There is also a HELOC loan - or home equity line of credit - that allows you to access revolving credit against your home's equity and can be used in much the same way as a credit card. You can borrow as much or as little against the credit limit you're given any time the need arises. As you repay what you've withdrawn, you can continue to make withdrawals.

Take out a reverse mortgage.

Homeowners who are at least 55 years of age may be able to access as much as 55 per cent of their home equity to be taken out as cash, tax-free. A reverse mortgage is a type of loan that's secured against a home's value.

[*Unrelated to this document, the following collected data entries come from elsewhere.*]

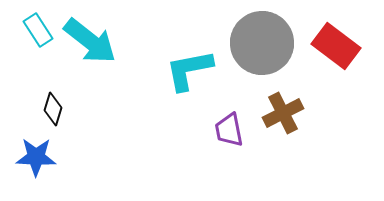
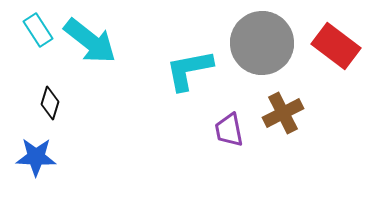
black diamond: moved 3 px left, 6 px up
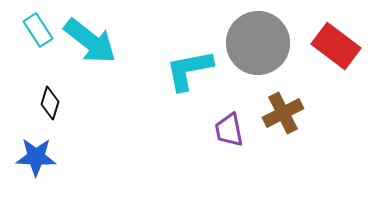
gray circle: moved 4 px left
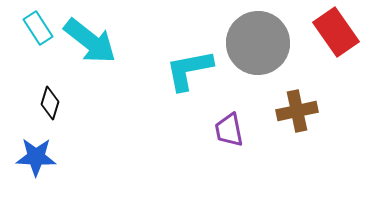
cyan rectangle: moved 2 px up
red rectangle: moved 14 px up; rotated 18 degrees clockwise
brown cross: moved 14 px right, 2 px up; rotated 15 degrees clockwise
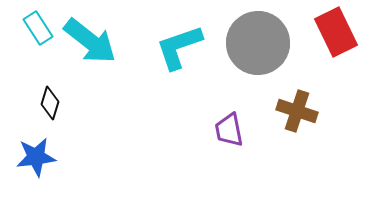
red rectangle: rotated 9 degrees clockwise
cyan L-shape: moved 10 px left, 23 px up; rotated 8 degrees counterclockwise
brown cross: rotated 30 degrees clockwise
blue star: rotated 9 degrees counterclockwise
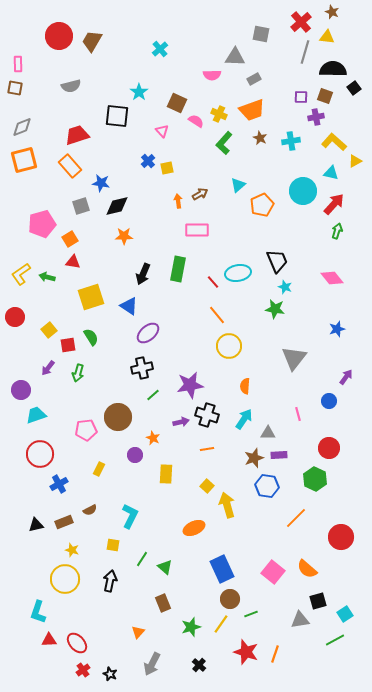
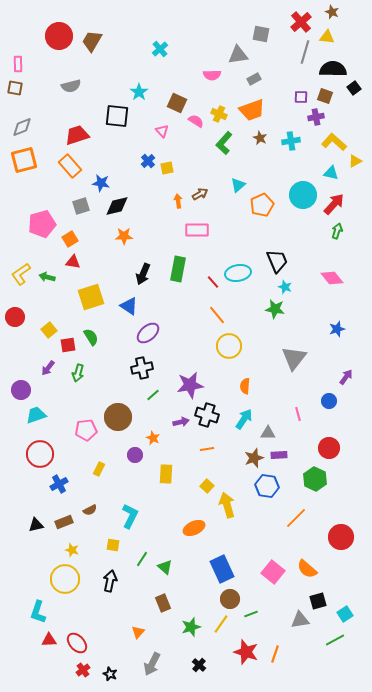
gray triangle at (235, 57): moved 3 px right, 2 px up; rotated 10 degrees counterclockwise
cyan circle at (303, 191): moved 4 px down
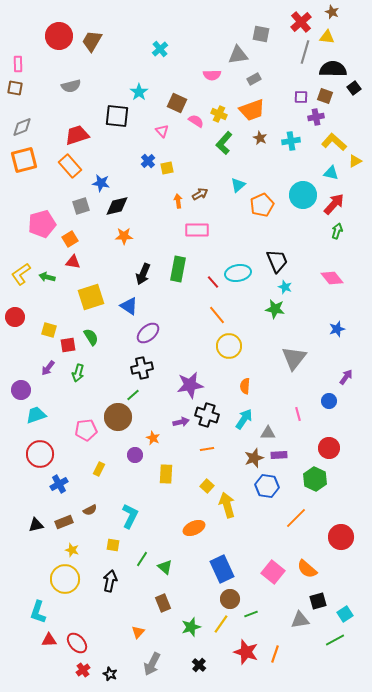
yellow square at (49, 330): rotated 35 degrees counterclockwise
green line at (153, 395): moved 20 px left
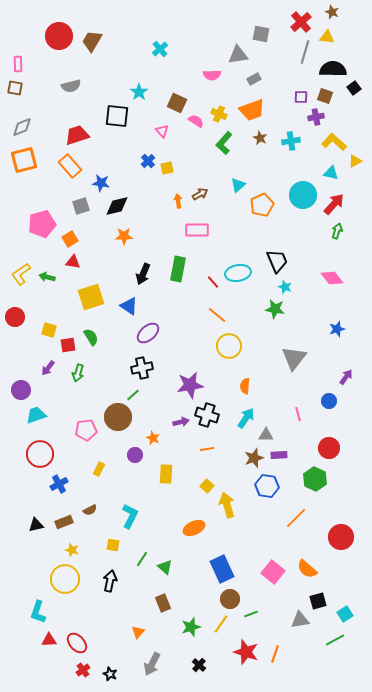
orange line at (217, 315): rotated 12 degrees counterclockwise
cyan arrow at (244, 419): moved 2 px right, 1 px up
gray triangle at (268, 433): moved 2 px left, 2 px down
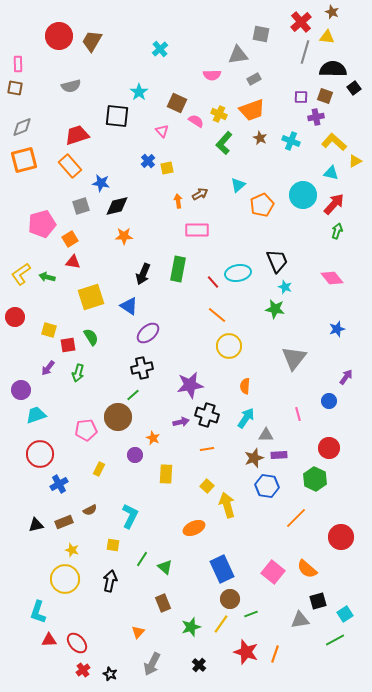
cyan cross at (291, 141): rotated 30 degrees clockwise
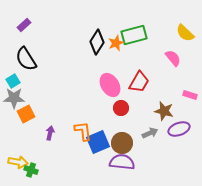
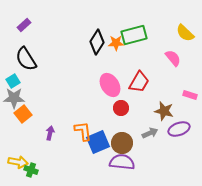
orange star: rotated 21 degrees clockwise
orange square: moved 3 px left; rotated 12 degrees counterclockwise
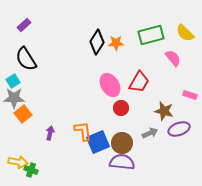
green rectangle: moved 17 px right
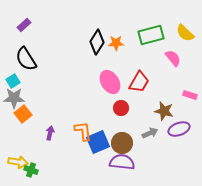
pink ellipse: moved 3 px up
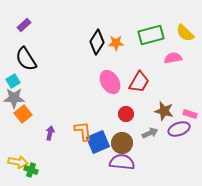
pink semicircle: rotated 60 degrees counterclockwise
pink rectangle: moved 19 px down
red circle: moved 5 px right, 6 px down
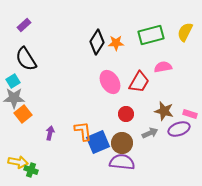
yellow semicircle: moved 1 px up; rotated 72 degrees clockwise
pink semicircle: moved 10 px left, 9 px down
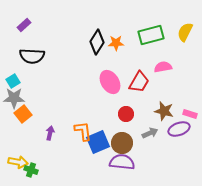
black semicircle: moved 6 px right, 3 px up; rotated 55 degrees counterclockwise
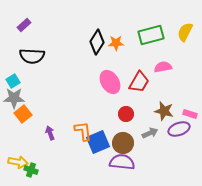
purple arrow: rotated 32 degrees counterclockwise
brown circle: moved 1 px right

The money obtained through a reverse mortgage can be used for any number of expenses while maintaining ownership of the home, with no monthly mortgage payments needed. The loan must be repaid, however, if you move or sell. You must maintain their property and continue to pay taxes and insurance.

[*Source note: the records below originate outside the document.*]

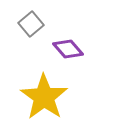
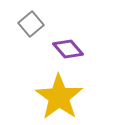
yellow star: moved 15 px right
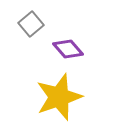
yellow star: rotated 18 degrees clockwise
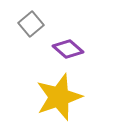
purple diamond: rotated 8 degrees counterclockwise
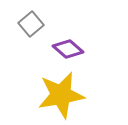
yellow star: moved 2 px right, 2 px up; rotated 9 degrees clockwise
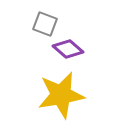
gray square: moved 14 px right; rotated 30 degrees counterclockwise
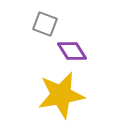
purple diamond: moved 4 px right, 2 px down; rotated 16 degrees clockwise
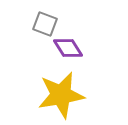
purple diamond: moved 4 px left, 3 px up
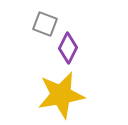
purple diamond: rotated 60 degrees clockwise
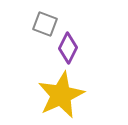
yellow star: rotated 15 degrees counterclockwise
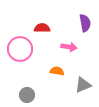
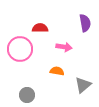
red semicircle: moved 2 px left
pink arrow: moved 5 px left
gray triangle: rotated 18 degrees counterclockwise
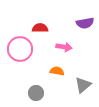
purple semicircle: rotated 90 degrees clockwise
gray circle: moved 9 px right, 2 px up
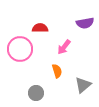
pink arrow: rotated 119 degrees clockwise
orange semicircle: rotated 64 degrees clockwise
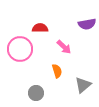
purple semicircle: moved 2 px right, 1 px down
pink arrow: rotated 84 degrees counterclockwise
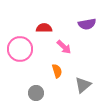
red semicircle: moved 4 px right
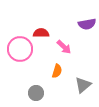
red semicircle: moved 3 px left, 5 px down
orange semicircle: rotated 32 degrees clockwise
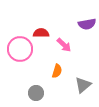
pink arrow: moved 2 px up
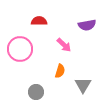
purple semicircle: moved 1 px down
red semicircle: moved 2 px left, 12 px up
orange semicircle: moved 3 px right
gray triangle: rotated 18 degrees counterclockwise
gray circle: moved 1 px up
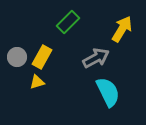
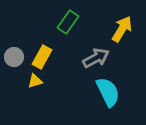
green rectangle: rotated 10 degrees counterclockwise
gray circle: moved 3 px left
yellow triangle: moved 2 px left, 1 px up
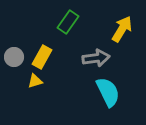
gray arrow: rotated 20 degrees clockwise
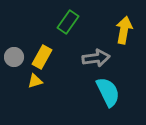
yellow arrow: moved 2 px right, 1 px down; rotated 20 degrees counterclockwise
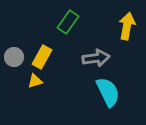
yellow arrow: moved 3 px right, 4 px up
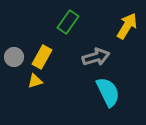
yellow arrow: rotated 20 degrees clockwise
gray arrow: moved 1 px up; rotated 8 degrees counterclockwise
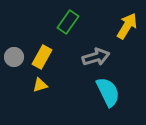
yellow triangle: moved 5 px right, 4 px down
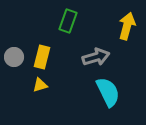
green rectangle: moved 1 px up; rotated 15 degrees counterclockwise
yellow arrow: rotated 16 degrees counterclockwise
yellow rectangle: rotated 15 degrees counterclockwise
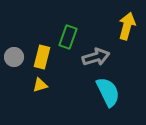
green rectangle: moved 16 px down
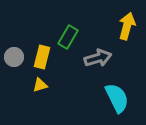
green rectangle: rotated 10 degrees clockwise
gray arrow: moved 2 px right, 1 px down
cyan semicircle: moved 9 px right, 6 px down
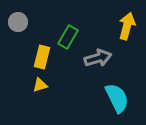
gray circle: moved 4 px right, 35 px up
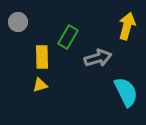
yellow rectangle: rotated 15 degrees counterclockwise
cyan semicircle: moved 9 px right, 6 px up
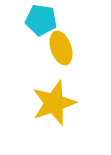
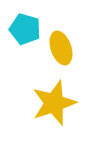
cyan pentagon: moved 16 px left, 9 px down; rotated 8 degrees clockwise
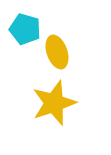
yellow ellipse: moved 4 px left, 4 px down
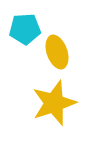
cyan pentagon: rotated 20 degrees counterclockwise
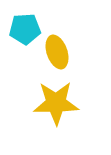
yellow star: moved 2 px right; rotated 18 degrees clockwise
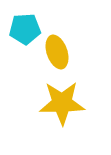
yellow star: moved 6 px right
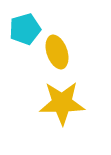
cyan pentagon: rotated 12 degrees counterclockwise
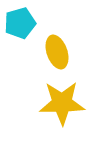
cyan pentagon: moved 5 px left, 6 px up
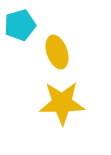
cyan pentagon: moved 2 px down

Use the proceeds towards the purchase of a new home.

If you decide to move in the future, you can use the equity built up in your current home to be put towards the purchase of a new property. Even if you still owe money on your mortgage, you can still use your equity.

Final Thoughts

Having equity in a home can afford you with a lot of opportunities and financial security. With every passing day and every mortgage payment you make, your equity will continue to build. This will leave you with something of significant value that you can use for a variety of purposes, or simply as a financial nest egg to cushion you now and into the future.